## Extrait du document
=====

Tableau du mois de février

Tableau du mois n° 34
Du mercredi 5 février au lundi 3 mars 1997

Le Bas-Bréau à Chailly
Un paysage peint d'après nature en 1825 dans la forêt de Fontainebleau
par Robert-Léopold LePrince (1800 - 1847)
Don en 1996 de la Société I.D.I. (Institut de Développement Industriel)
H. 0,40 m ; L. 0,335 m
R.F. 1996-10


La récente acquisition par le département des Peintures du musée du Louvre, grâce à la générosité de l'Institut de Développement Industriel, d'un paysage peint à l'huile en forêt de Fontainebleau par le peintre Robert-Léopold Leprince (1800 - 1847) permet d'évoquer le souvenir de l'attachante famille Leprince (ou Le Prince), qui engendra trois peintres de talent, dont la notoriété a été éclipsée par des carrières trop courtes ou quelque peu marginales. La présentation de ce paysage est également l'occasion de préciser quelques notions concernant la technique de la peinture en plein air dans le premier quart du XIXème siècle, quarante ans avant l'avènement de l'impressionnisme. Les recherches de ces vingt dernières années ont en effet démontré le rôle déterminant, durant l'Empire et la Restauration, de l'engouement de certains peintres néoclassiques et des premiers romantiques pour la description réaliste de la nature, dépourvue des sujets mythologiques et religieux qui animaient les paysages depuis le XVIIème siècle.

=====

## Consigne 1
Recopiez à l'identique toutes les lignes des enregistrements qui suivent.
## Consigne 2
Poursuivez le texte ci-dessus, consacré au tableau « Le Bas-Bréau à Chailly », à partir de sa dernière phrase.

=====

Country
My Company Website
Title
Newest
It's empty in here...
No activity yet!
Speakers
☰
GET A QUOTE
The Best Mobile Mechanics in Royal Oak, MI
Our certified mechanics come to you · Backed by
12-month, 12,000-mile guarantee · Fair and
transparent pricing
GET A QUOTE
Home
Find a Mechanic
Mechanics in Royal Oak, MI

=====

## Réponse rédigée 1
Country
My Company Website
Title
Newest
It's empty in here...
No activity yet!
Speakers
☰
GET A QUOTE
The Best Mobile Mechanics in Royal Oak, MI
Our certified mechanics come to you · Backed by
12-month, 12,000-mile guarantee · Fair and
transparent pricing
GET A QUOTE
Home
Find a Mechanic
Mechanics in Royal Oak, MI

## Réponse rédigée 2
Trois frères paysagistes

De la même manière que les générations successives de Coypel, de Van Loo ou de Vernet, véritables dynasties de peintres au XVIIIème siècle, la famille Leprince constitue une excellente illustration, au début du XIXème siècle, de la continuité des transmissions familiales de la pratique picturale et des qualités d'émulation produites sur de jeunes peintres par leur cadre familial. La carrière d'Anne-Pierre Leprince, le fondateur de cette dynastie, nous est peu connue. Nous savons avec certitude qu'il fut lui-même peintre et qu'il enseigna ses connaissances de la technique picturale à ses enfants. Quel que soit son talent, il sut déployer suffisamment de séduction et de conviction pour transmettre sa passion pour la peinture à ses trois fils, Auguste-Xavier (1799 - 1826), Robert-Léopold (1800 - 1847), l'auteur du présent paysage, et Gustave (1810 - 1837). Auguste-Xavier nous a laissé un amusant lavis, sans doute exécuté vers 1820, dans lequel nous découvrons les divers membres de cette famille.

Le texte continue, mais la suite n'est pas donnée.